Oilfield Chemistry and Corrosion - 15 credits
An introduction to the fundamental principles of oilfield chemistry and corrosion. Explains the properties and application of a range of chemicals used in corrosion control for oil and gas production and the principal theories of corrosion science and engineering.

Surface Engineering - 15 credits
Surface engineering technologies for the control of wear, corrosion and fatigue of engineering

Optional modules

Introduction to Tribology- 15 credits
A broad-based introduction to the interdisciplinary scientific discipline of tribology: how tribology impacts on the design and operation of mechanisms and the means adopted to lubricate them.

Managing for Innovation- 15 credits
An introduction to operations management, covering the nature and significance of operations management as an organisational practice, the role and typical responsibilities of the operations manager, and key operations management theories.

Engineering Computational Methods- 15 credits  
The module introduces students to the basic computational methods used to solve engineering problems modelled by ordinary differential equations and parabolic or hyperbolic partial differential equations. They will also learn how to implement the learned methods in practice. Engineering simulation software packages rely on computational methods and a good understanding is crucial to knowledgeably use them.

Computational Fluid Dynamics Analysis- 15 credits
This module provides the basic theoretical and practical knowledge to allow a student to competently perform computational fluid dynamics (CFD) analysis with commercial software packages used in industry.

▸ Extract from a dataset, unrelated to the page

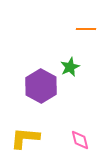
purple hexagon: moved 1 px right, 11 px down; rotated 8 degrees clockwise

Materials Structures and Characterisation - 15 credits

Risk Perception and Communication - 15 credits
This module will help future executives, policy makers, financial advisors, health professionals, and other practitioners to gain a critical understanding of how non-experts perceive risks, as well as how to effectively communicate risk information to diverse audiences. You will cover the main findings of the risk perception and communication literature and discuss applications in the contexts of finance, behavioural economics, public health, and sustainability.

Effective Decision Making - 15 credits 
This module aims to teach effective management decision making on the basis of evidence-based approaches from risk management, cognitive psychology, and behavioural economics. Participants will obtain an understanding of the thinking processes that underlie their own and others’ judgement and decision making, the judgmental errors and decision biases that commonly arise, and strategies for improving decisions. The module does not assume any prior knowledge and will give insight into effective decision making that is useful in both personal and professional contexts.